The modular J‑PET scanner consists of 24 detector modules arranged in a cylindrical geometry (diameter ≈ 74 cm). Each module contains 13 plastic scintillator strips (50 cm × 6 mm × 24 mm). The total detector weight is ~60 kg, making the system lightweight, portable, and cost‑effective (approximately five times cheaper than crystal‑based PET scanners). Plastic scintillators provide excellent timing resolution and, crucially, enable multi‑photon detection: the 511 keV annihilation photons and the prompt 1157 keV γ can be recorded in coincidence, allowing discrimination of o‑Ps three‑photon decays.

Data were acquired for 6 hours, collecting about 3.97 million coincidence events. The time differences between the prompt γ and the annihilation photons were histogrammed in a 50 ns window to generate a positronium annihilation lifetime spectrum (PALS). The spectrum was modeled as a sum of three exponential components (p‑Ps, direct annihilation, o‑Ps) convolved with a Gaussian resolution function. Fitting was performed using OriginLab software with the following parameters: background level, normalization coefficients, Gaussian width (σ), offset, and the three lifetimes (τ1, τ2, τ3). The longest component (τ3) corresponds to the o‑Ps lifetime.

Results showed that the CRM yielded an average o‑Ps lifetime of 2.92 ns, and XAD‑4 gave 3.45 ns, both in excellent agreement with literature values, confirming the calibration of the system. The biological samples produced lifetimes of 2.71 ns (adipose tissue), 2.66 ns (cardiac myxoma), and 2.58 ns (thrombus), matching previously reported ex‑vivo and in‑vivo measurements. These findings demonstrate that the J‑PET scanner, despite using plastic scintillators, can accurately resolve o‑Ps lifetimes when paired with a suitable radionuclide like ^44Sc.

The discussion emphasizes several key points. First, ^44Sc’s high β⁺/γ coincidence rate and moderate half‑life make it an optimal tracer for positronium lifetime imaging, overcoming the limitations of other isotopes. Second, the modular J‑PET design provides a low‑cost, scalable platform that can be upgraded to full‑body configurations while retaining multi‑photon capabilities. Third, the ability to measure o‑Ps lifetimes ex‑vivo paves the way for in‑vivo applications, where variations in free‑volume size and oxygen concentration could serve as early biomarkers for cancer, thrombosis, inflammation, and other pathologies.
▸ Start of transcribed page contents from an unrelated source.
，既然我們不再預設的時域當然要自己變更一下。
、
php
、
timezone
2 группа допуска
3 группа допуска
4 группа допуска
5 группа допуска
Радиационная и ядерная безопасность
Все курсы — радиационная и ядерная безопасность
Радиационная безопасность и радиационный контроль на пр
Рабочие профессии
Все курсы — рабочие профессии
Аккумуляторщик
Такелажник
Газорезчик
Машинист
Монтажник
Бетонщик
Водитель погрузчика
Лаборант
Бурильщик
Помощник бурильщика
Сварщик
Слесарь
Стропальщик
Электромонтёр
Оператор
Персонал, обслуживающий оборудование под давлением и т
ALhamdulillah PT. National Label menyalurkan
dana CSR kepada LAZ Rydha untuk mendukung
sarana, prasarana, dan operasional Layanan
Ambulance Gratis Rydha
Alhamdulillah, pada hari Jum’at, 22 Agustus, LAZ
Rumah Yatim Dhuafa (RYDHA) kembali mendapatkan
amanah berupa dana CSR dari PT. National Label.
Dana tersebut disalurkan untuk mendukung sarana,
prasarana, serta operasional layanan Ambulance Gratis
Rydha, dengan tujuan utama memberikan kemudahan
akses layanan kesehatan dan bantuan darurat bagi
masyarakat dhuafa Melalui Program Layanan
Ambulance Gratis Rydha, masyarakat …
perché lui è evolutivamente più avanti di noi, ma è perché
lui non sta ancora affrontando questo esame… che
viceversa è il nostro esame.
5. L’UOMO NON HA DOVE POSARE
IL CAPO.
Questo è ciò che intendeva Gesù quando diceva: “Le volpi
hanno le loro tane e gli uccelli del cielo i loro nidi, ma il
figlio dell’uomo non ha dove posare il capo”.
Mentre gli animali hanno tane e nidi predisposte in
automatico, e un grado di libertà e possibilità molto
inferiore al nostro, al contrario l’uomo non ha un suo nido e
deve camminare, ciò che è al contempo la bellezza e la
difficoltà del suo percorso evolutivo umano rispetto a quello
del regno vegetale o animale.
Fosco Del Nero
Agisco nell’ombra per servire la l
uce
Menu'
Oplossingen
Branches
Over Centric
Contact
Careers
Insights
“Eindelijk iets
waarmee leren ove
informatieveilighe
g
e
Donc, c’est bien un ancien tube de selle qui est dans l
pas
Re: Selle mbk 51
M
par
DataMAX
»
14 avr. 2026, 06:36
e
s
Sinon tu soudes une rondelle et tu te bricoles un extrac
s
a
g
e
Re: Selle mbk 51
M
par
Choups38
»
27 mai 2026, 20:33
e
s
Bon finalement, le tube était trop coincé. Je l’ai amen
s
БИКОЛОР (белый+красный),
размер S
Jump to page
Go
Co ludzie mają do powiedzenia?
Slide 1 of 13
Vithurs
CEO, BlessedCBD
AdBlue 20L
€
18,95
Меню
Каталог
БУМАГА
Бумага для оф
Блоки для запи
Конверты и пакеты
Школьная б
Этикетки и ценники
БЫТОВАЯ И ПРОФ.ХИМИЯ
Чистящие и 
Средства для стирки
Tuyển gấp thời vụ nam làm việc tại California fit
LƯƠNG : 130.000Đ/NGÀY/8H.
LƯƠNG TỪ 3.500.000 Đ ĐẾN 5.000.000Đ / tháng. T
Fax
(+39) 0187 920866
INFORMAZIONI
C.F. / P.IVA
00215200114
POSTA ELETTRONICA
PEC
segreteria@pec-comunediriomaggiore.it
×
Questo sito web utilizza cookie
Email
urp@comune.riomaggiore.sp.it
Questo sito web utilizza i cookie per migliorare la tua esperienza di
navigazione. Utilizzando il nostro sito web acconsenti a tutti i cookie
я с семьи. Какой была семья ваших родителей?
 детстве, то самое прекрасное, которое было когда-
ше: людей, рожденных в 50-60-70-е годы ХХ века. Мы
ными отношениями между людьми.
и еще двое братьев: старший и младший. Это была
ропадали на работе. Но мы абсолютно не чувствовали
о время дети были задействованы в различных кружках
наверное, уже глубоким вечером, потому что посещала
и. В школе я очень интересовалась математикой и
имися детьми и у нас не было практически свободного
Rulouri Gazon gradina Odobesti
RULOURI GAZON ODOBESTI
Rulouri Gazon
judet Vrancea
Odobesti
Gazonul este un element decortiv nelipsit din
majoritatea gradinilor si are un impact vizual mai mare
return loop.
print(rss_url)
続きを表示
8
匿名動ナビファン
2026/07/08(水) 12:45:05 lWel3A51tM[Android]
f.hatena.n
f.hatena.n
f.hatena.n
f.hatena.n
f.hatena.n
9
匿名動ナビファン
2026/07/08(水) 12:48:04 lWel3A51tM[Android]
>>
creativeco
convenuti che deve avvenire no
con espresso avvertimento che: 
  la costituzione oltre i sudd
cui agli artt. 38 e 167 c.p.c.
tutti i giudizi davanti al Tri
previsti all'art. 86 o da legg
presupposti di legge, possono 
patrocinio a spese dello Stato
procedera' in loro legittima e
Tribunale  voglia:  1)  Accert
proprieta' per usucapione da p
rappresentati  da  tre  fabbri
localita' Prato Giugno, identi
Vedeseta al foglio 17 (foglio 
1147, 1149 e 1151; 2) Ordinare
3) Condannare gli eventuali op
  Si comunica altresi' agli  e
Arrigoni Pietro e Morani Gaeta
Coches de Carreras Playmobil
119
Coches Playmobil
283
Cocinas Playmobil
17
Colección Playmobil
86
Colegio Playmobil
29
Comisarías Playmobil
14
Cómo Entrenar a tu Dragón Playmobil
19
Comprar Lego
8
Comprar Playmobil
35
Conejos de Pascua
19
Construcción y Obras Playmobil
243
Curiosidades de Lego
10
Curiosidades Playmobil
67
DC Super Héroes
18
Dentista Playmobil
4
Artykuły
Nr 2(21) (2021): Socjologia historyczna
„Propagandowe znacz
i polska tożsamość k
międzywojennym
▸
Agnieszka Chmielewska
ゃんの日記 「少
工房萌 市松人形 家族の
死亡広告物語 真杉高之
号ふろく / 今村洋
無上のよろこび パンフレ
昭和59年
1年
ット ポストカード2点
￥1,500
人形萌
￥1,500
In conclusion, the study validates the feasibility of ex‑vivo positronium imaging using a modular J‑PET scanner and ^44Sc. It establishes a workflow—from isotope production and chemical purification to phantom preparation, micro‑CT verification, data acquisition, and lifetime analysis—that can be translated to clinical settings. Future work will focus on extending the technique to in‑vivo studies, optimizing detector geometry for whole‑body imaging, and exploring additional radionuclides with favorable β⁺/γ characteristics. The combination of ^44Sc and J‑PET thus represents a promising avenue for introducing positronium lifetime imaging into routine medical diagnostics.